In Class:
Implication, Inverse, Converse, and Contrapositive

Math Foundations of Computing, F23

Inverse, Converse, Contrapositive

If I hydrate then I’ll learn better

• Translate to a logical expression (define any propositions you need).
• Using logical symbols, form the:
  1. Inverse
  2. Converse
  3. Contrapositive
• Translate each of these three back into English.

Logical Equivalence

Consider the following two statements:

• \(\lnot (P \rightarrow Q)\)
• \(P \land \lnot Q\).

Are these two statements logically equivalent?
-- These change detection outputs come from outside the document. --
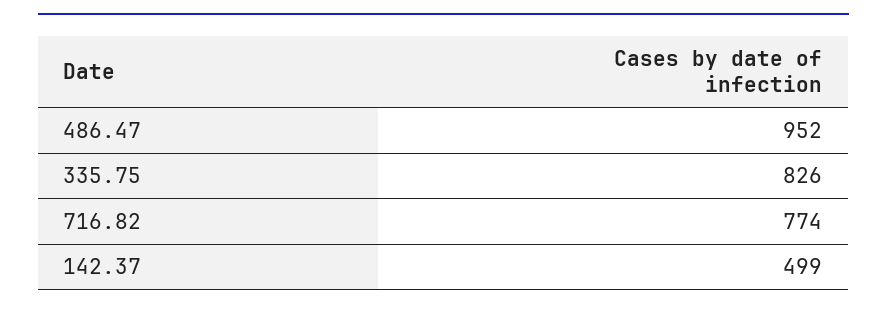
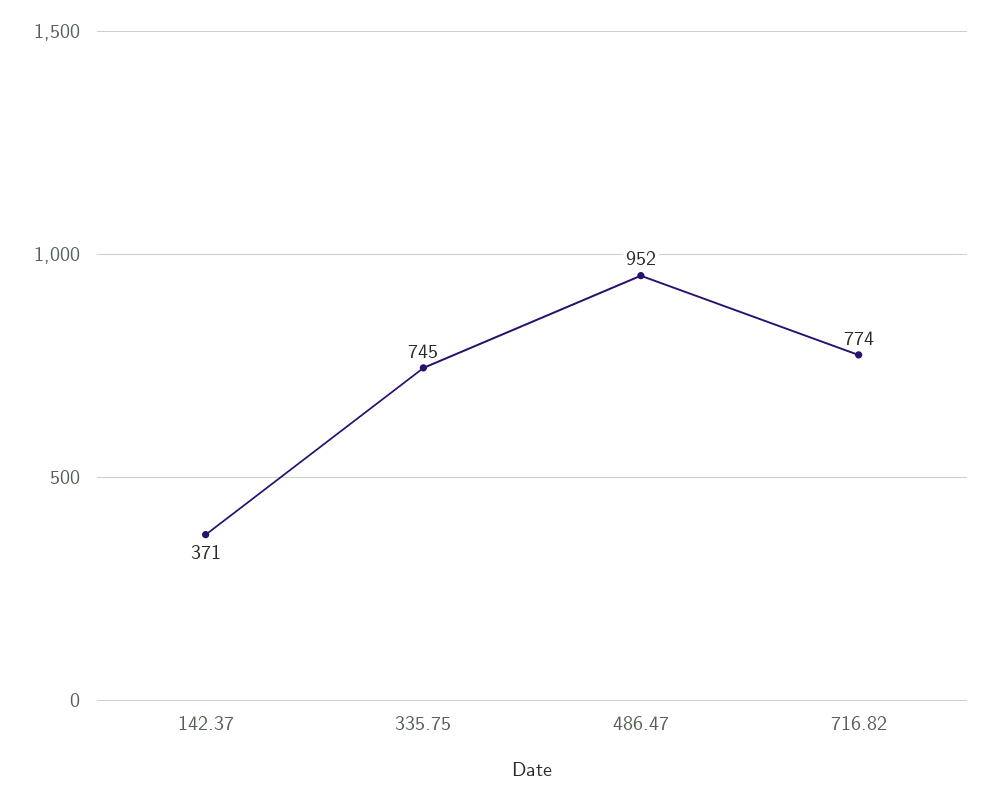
  {
    "486.47": 952,
-   "335.75": 826,
+   "335.75": 745,
    "716.82": 774,
-   "142.37": 499
+   "142.37": 371
  }

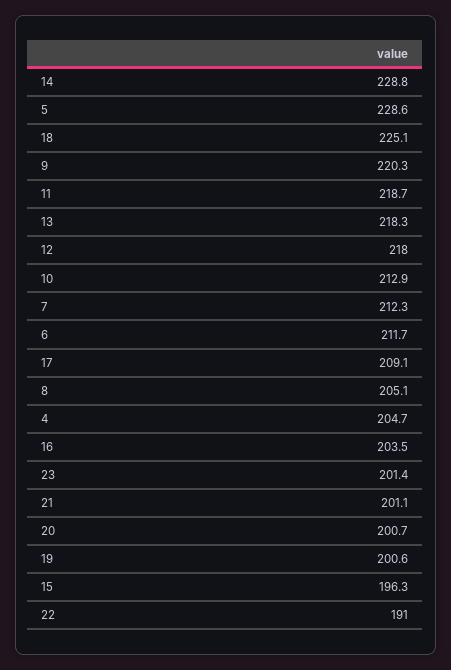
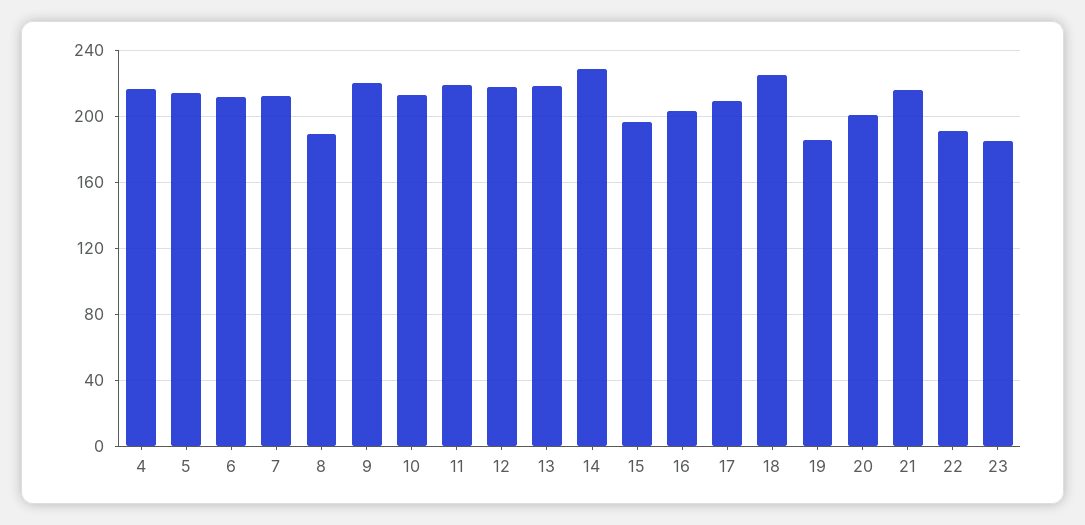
  {
    "14": 228.8,
-   "5": 228.6,
+   "5": 215,
    "18": 225.1,
    "9": 220.3,
    "11": 218.7,
    "13": 218.3,
    "12": 218,
    "10": 212.9,
    "7": 212.3,
    "6": 211.7,
    "17": 209.1,
-   "8": 205.1,
+   "8": 190,
-   "4": 204.7,
+   "4": 215,
    "16": 203.5,
-   "23": 201.4,
+   "23": 185,
-   "21": 201.1,
+   "21": 215,
    "20": 200.7,
-   "19": 200.6,
+   "19": 185,
    "15": 196.3,
    "22": 191
  }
What are two strategies we could use to find out?

DMOI 3.1.6

Boolean Circuits

A Boolean circuit is an abstract description of the fundamental operation building block of computation: performing an operation on one or more bits.

flowchart LR
  
  M(0) --> N[NOT]
  N --> Q{1}

flowchart LR
  

  A(1) --> C[OR]
  B(0) --> C
  C --> F{1}

  E(1) --> G[AND]
  H(0) --> G
  G --> I{0}

We can string Boolean circuits together to make more complicated ones:

flowchart LR
  A(0) --> C[NOT]
  B(1) --> D[OR]
  C --> D
  D --> E[NOT]
  E --> F{?}

Boolean Circuits

Can you draw a simpler Boolean circuit that has the same output in all cases?

flowchart LR
  A(p) --> C[NOT]
  B(q) --> D[OR]
  C --> D
  D --> E[NOT]
  E --> F{OUTPUT}

Fancy Vocab Time: Isomorphism

Informally, two sets of things are isomorphic if you can translate back and forth between them without losing “structure.”

In our case:

• For every logical expression there is a unique corresponding Boolean circuit.
• For every Boolean circuit there is a unique logical expression.
• I can simplify Boolean circuits using a three-step process:
  1. Translate to logical expression.
  2. Simplify logical expression using logical equivalences.
  3. Translate back to Boolean expression.

We’ll formally define isomorphisms once we’ve studied sets a bit more.